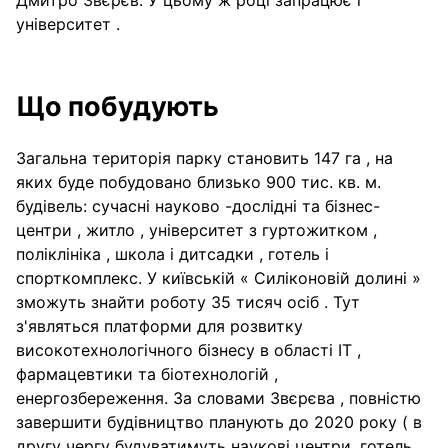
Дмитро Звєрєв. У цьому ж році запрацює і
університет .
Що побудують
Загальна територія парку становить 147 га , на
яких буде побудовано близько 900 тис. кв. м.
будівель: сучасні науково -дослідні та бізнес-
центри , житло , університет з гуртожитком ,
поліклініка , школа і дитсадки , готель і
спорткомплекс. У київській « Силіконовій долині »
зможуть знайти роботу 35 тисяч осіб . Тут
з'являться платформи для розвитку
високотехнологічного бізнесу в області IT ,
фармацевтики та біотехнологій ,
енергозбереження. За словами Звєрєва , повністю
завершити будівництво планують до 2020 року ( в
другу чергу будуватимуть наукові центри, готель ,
◆ ◆ ◆ ◆ ◆ ◆ ◆
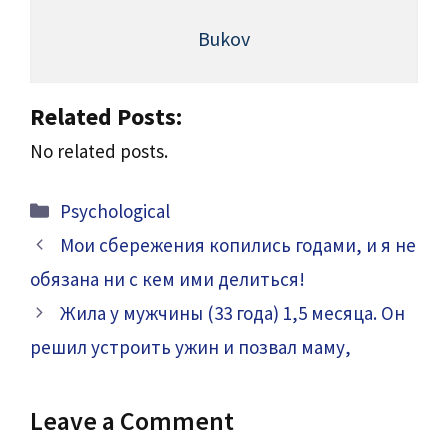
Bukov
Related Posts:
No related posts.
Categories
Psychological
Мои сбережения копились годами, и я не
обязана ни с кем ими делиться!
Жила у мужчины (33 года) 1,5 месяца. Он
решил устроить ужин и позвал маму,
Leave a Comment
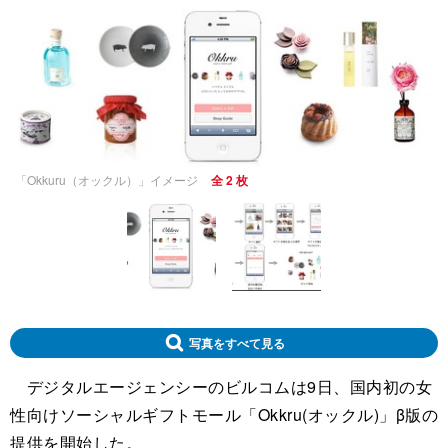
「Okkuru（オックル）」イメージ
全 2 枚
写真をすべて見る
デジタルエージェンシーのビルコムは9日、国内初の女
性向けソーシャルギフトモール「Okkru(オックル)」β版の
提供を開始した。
◆ ◆ ◆ ◆ ◆ ◆ ◆
## Work request
Rewrite the lines in the records from the line with "Дмитро Звєрєв. У цьому ж році запрацює і" to the line with "центри , житло", inclusive, as a numbered list with blank lines omitted.

## Response to the exercise
1. Дмитро Звєрєв. У цьому ж році запрацює і
2. університет .
3. Що побудують
4. Загальна територія парку становить 147 га , на
5. яких буде побудовано близько 900 тис. кв. м.
6. будівель: сучасні науково -дослідні та бізнес-
7. центри , житло , університет з гуртожитком ,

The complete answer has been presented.